> **Prova tu**
Esprimi le voci come CSV a due colonne, intestate testo e valore: una riga per voce, con il testo e la risposta ciascuno in un unico campo tra virgolette e gli a capo sostituiti da spazi. Parti dalla riga che contiene "gal, as just the number, no unit." e fermati alla fine delle voci.
>>>>>
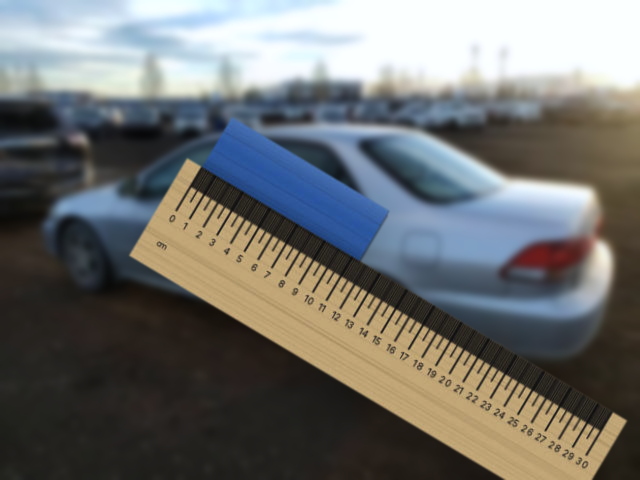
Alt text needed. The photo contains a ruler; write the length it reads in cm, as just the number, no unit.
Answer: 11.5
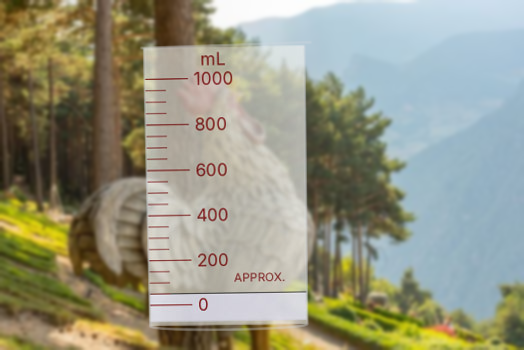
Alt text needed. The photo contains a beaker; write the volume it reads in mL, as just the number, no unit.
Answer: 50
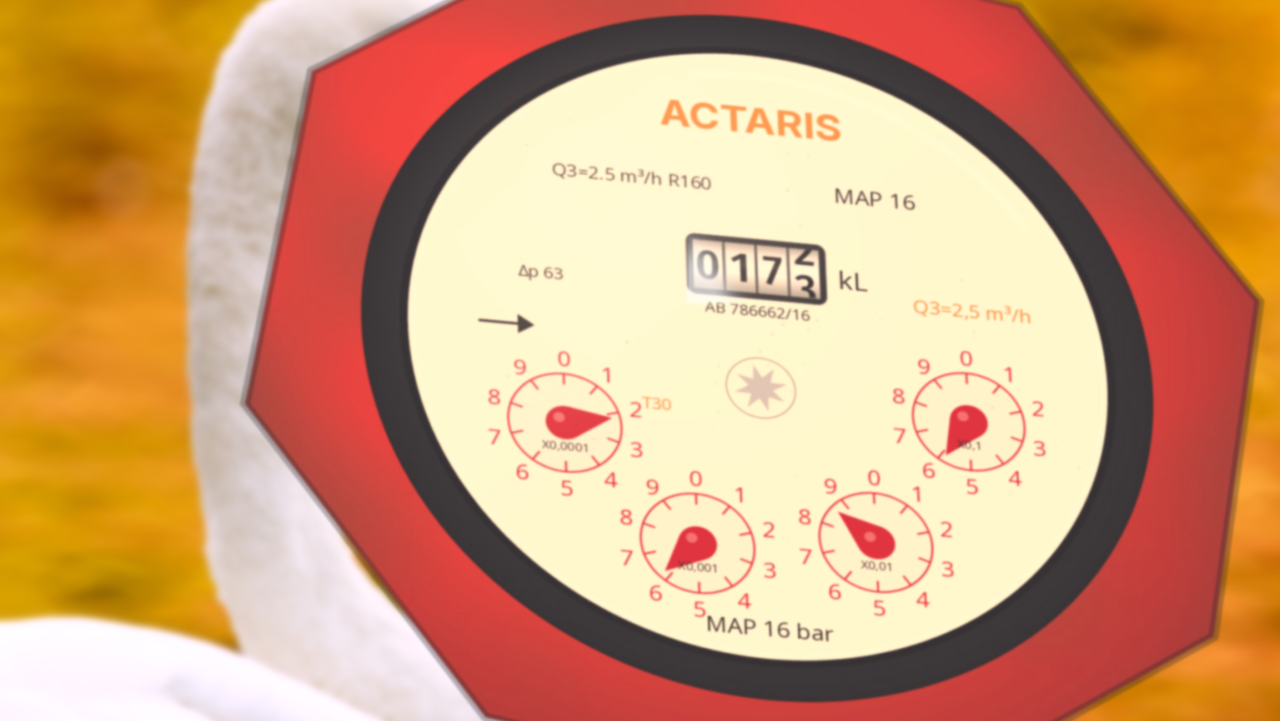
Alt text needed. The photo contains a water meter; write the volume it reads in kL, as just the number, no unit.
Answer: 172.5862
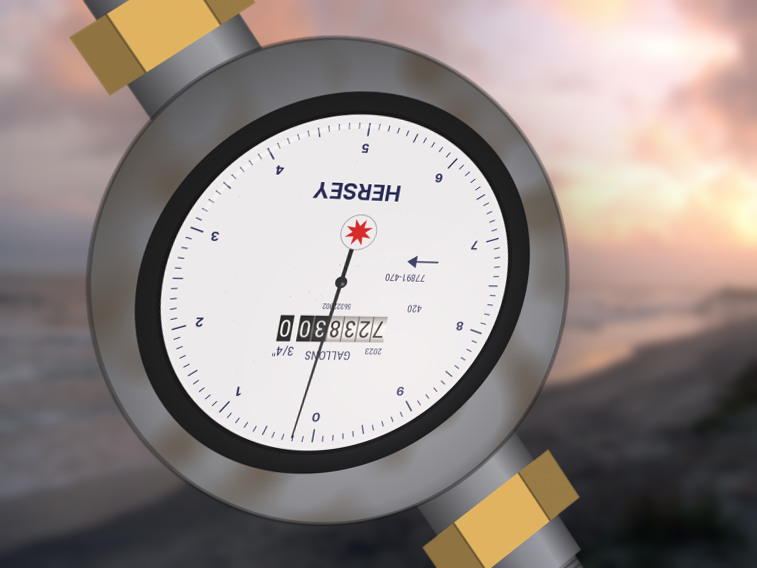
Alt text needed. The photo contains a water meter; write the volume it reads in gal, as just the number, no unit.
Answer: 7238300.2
<<<<<
> **La tua soluzione**
testo,valore
"Alt text needed. The photo contains a water meter; write the volume it reads in gal, as just the number, no unit. Answer:","7238300.2"